Mitch Bloomquist
Executive Director
Tilt-Up Concrete Association

There’s a familiar line from Robert Frost’s “The Road Not Taken” that often finds its way into moments of reflection: “I took the one less traveled by, and that has made all the difference.” It’s a comforting thought—that our unique path through life or industry was boldly chosen and set us apart. But a closer reading of the poem reveals something more nuanced, even more honest. Frost describes both paths as “really about the same,” noting that the distinction between them only becomes meaningful in retrospect. The poem is less a celebration of individualism and more a meditation on how we make meaning of our choices after we’ve lived them. That line came to mind recently as we gathered for our awards gala—an evening that looked back across lifetimes of contribution, invention, and service. We weren’t just honoring achievements; we were acknowledging the way time itself transforms a career into a legacy.
That same spirit of reflection guides us now, as the Tilt-Up Concrete Association approaches its 40th anniversary. It’s a remarkable milestone—one that invites us not only to consider where we’ve been, but to ask how we’ve made meaning of that journey. It’s tempting at moments like this to mark time with a simple narrative—to say we’ve come so far, or to suggest that we’ve followed some rare or visionary course. But the truth is always more complex. Like Frost’s path through the woods, the road we’ve taken often looked quite ordinary at the start. The significance was not always obvious. It revealed itself only in what we built along the way.
Forty years ago, a group of professionals gathered not to disrupt an industry, but to support a method—to give it structure, rigor, and community. In doing so, they built more than an association. They established a culture of shared learning, mutual respect, and collective advancement that remains the foundation of our work today.

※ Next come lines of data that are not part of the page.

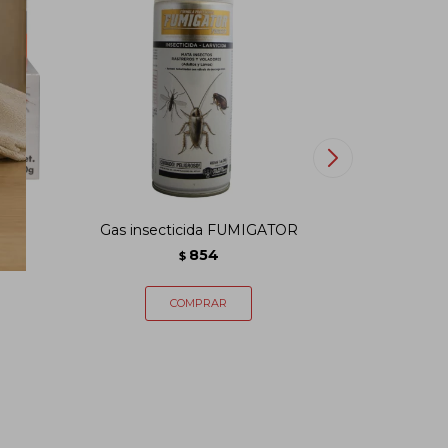
 g
Gas insecticida FUMIGATOR
Insecticid
854
$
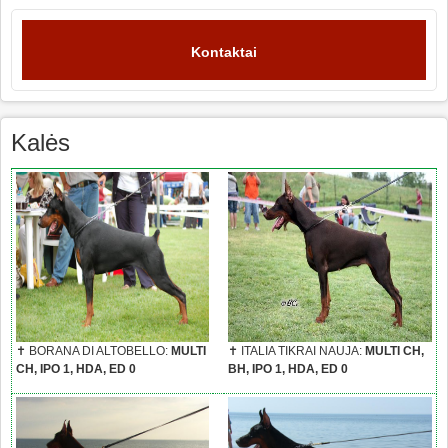
Kontaktai
Kalės
✝ BORANA DI ALTOBELLO:
MULTI
✝ ITALIA TIKRAI NAUJA:
MULTI CH,
CH, IPO 1, HDA, ED 0
BH, IPO 1, HDA, ED 0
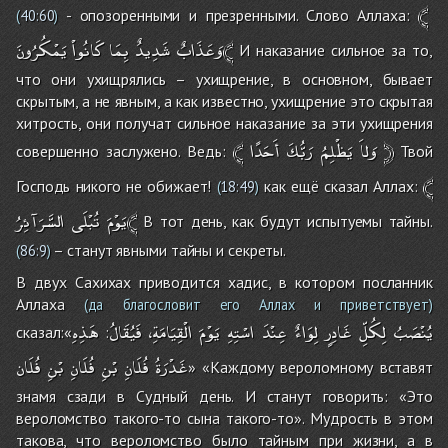
﴾
- опозоренными и презренными. Слово Аллаха:
(
40:60
)
يَمْكُرُونَ﴾
وَعَذَابٌ
شَدِيدٌ
بِمَا
كَانُواْ
И наказание сильное за то,
что они ухищрялись – ухищрение, в основном, бывает
скрытым, а не явным, а как известно, ухищрение это скрытая
хитрость, они получат сильное наказание за эти ухищрения
﴾
أَحَدًا
رَبُّكَ
يَظْلِمُ
وَلاَ
﴿
совершенно заслужено. Ведь:
Твой
﴾
Господь никого не обижает!
как ещё сказал Аллах:
(
18:49
)
السَّرَآئِرُ﴾
يَوْمَ
تُبْلَى
В тот день, как будут испытуемы тайны.
– станут явными тайны и секреты.
(
86:9
)
В двух Сахихах приводится хадис, в котором посланник
Аллаха
(да благословит его Аллах и приветствует)
يُنْصَبُ
لِكُلِّ
غَادِرٍ
لِوَاءٌ
عِنْدَ
اسْتِهِ
يَوْمَ
الْقِيَامَةِ،
فَيُقَالُ
هَذِهِ
сказал:«
:
غَدْرَةُ
فُلَانِ
بْنِ
فُلَانِ
بْنِ
فُلَان
» «Каждому вероломному вставят
знамя сзади в Судный день. И станут говорить: «Это
вероломство такого-то сына такого-то». Мудрость в этом
такова, что вероломство было тайным при жизни, а в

Throughout this year, we will mark the occasion—quietly at times, more publicly at others—by allowing the theme of legacy to surface in our conversations, our publications, and our shared moments. But even as we look back, we remain a forward-looking organization. The achievements we recognize are not monuments to the past. They are reminders that the work of shaping an association—like shaping a career—is not done in sweeping gestures but in steady choices. It’s only through reflection that we begin to see the architecture of it all. The values carried forward. The decisions that mattered more than we realized at the time. The people whose contributions now feel indispensable.
Anniversaries invite us to look back. But they also ask us to choose, again, what kind of future we want to build. What we honor this year is not just longevity—it is direction. Not just tradition—but intention.
And in that way, perhaps what matters most isn’t which road we chose—but how we carried ourselves along it.